*İstenen*
Aşağıdaki listede "offshore wind (cap_bnd GW)" ifadesinin geçtiği satırdan listenin sonuna kadar olan satırları, iki uç da dahil olmak üzere kelimesi kelimesine aktarınız. Resimleri yanıta almayınız.

*Grafik yorumlama alıştırmaları*
________________

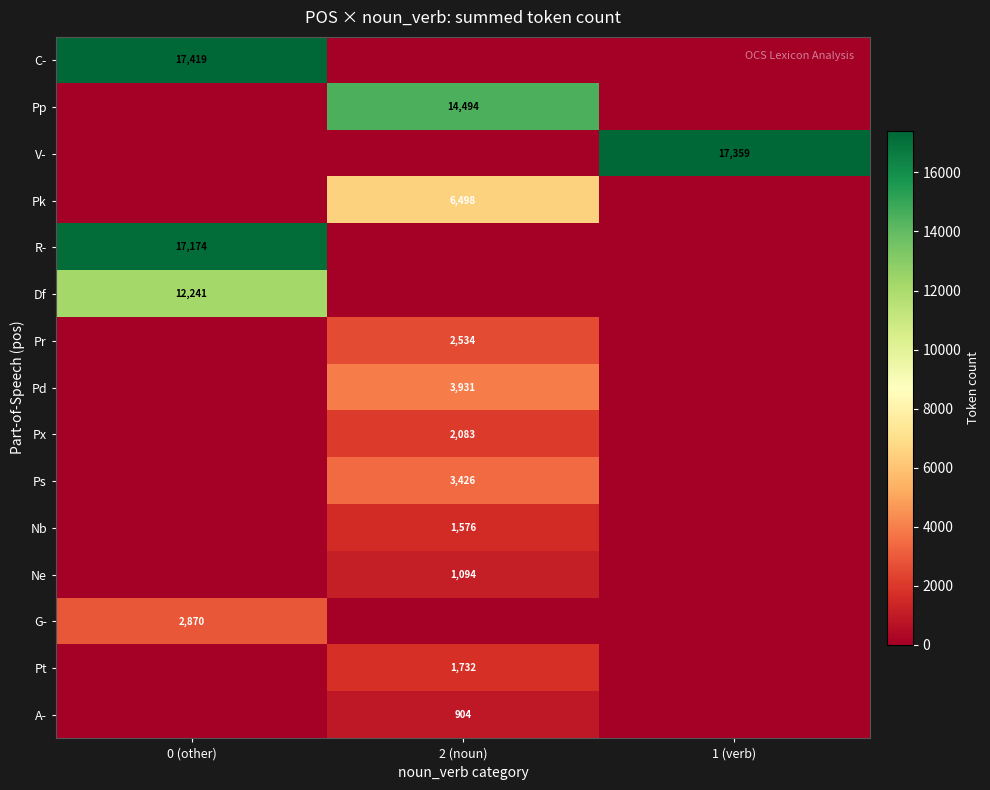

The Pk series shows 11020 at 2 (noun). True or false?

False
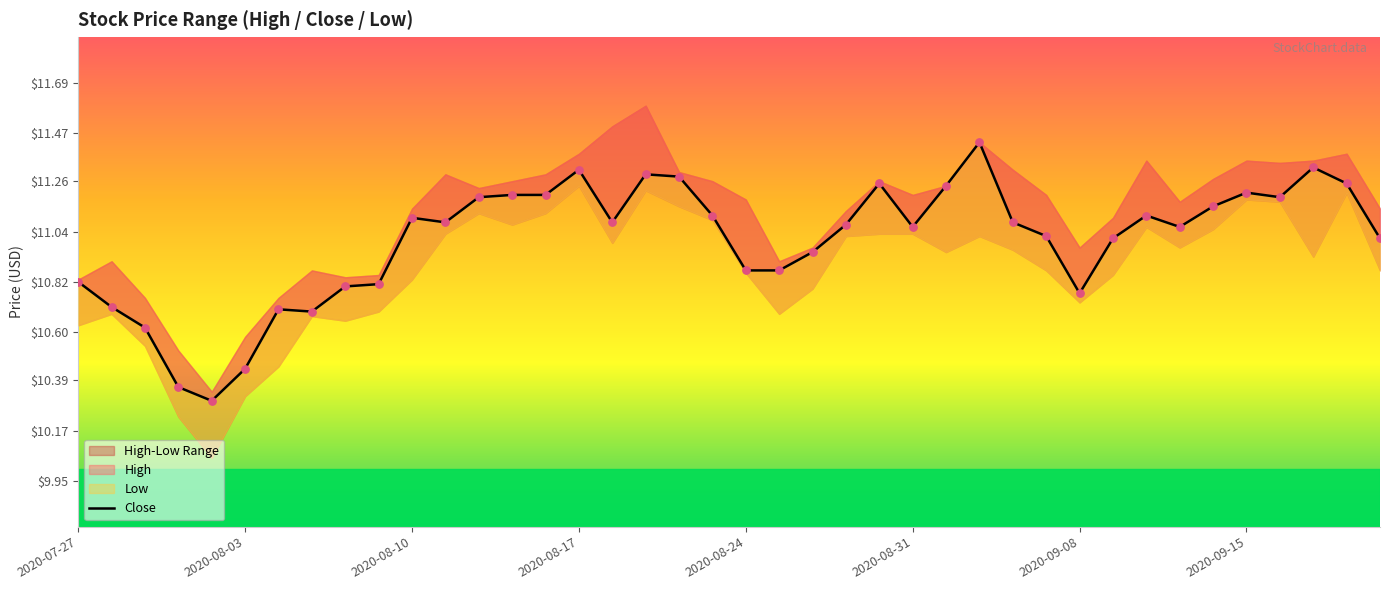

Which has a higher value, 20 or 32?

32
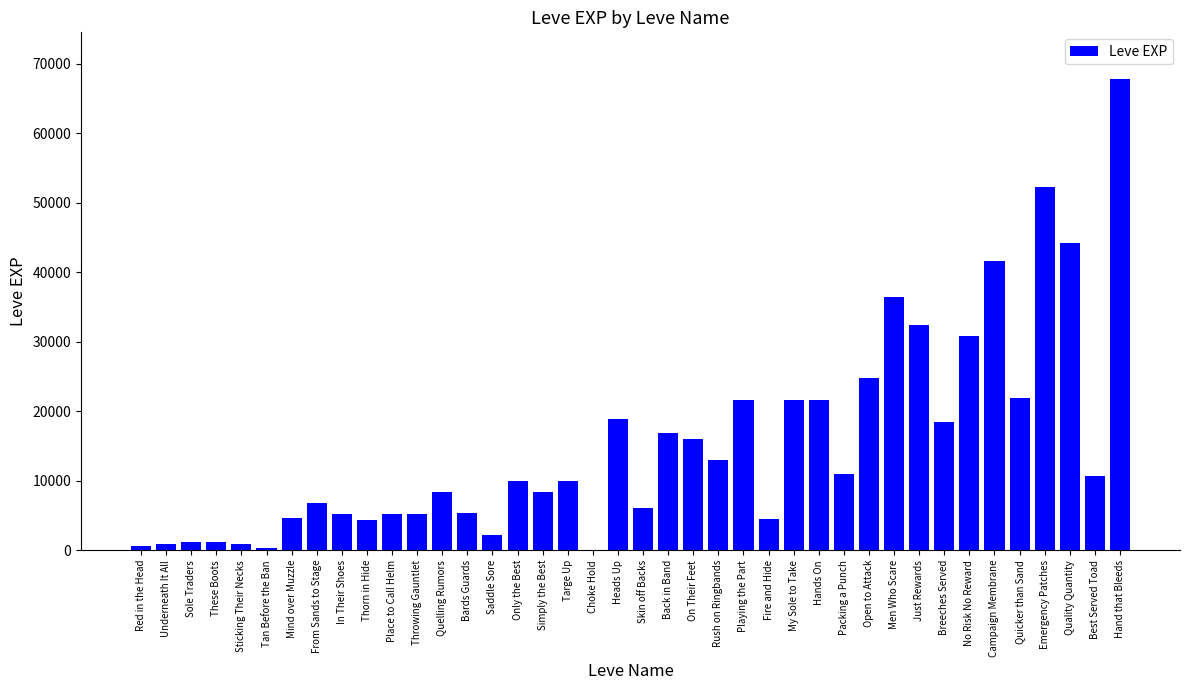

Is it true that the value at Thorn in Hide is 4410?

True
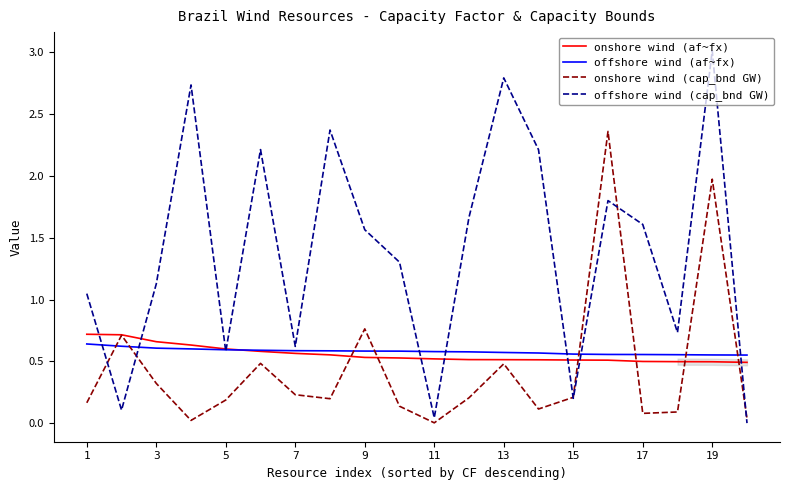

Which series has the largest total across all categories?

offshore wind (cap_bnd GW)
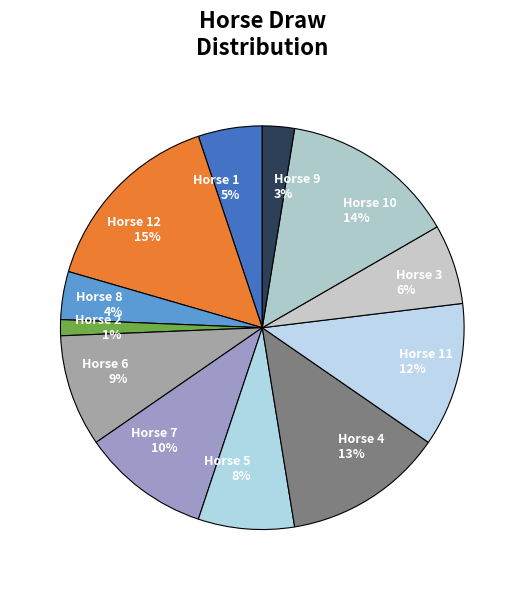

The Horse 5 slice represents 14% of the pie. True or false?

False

________________

*Görevin Yanıtı*
offshore wind (cap_bnd GW)

The Horse 5 slice represents 14% of the pie. True or false?

False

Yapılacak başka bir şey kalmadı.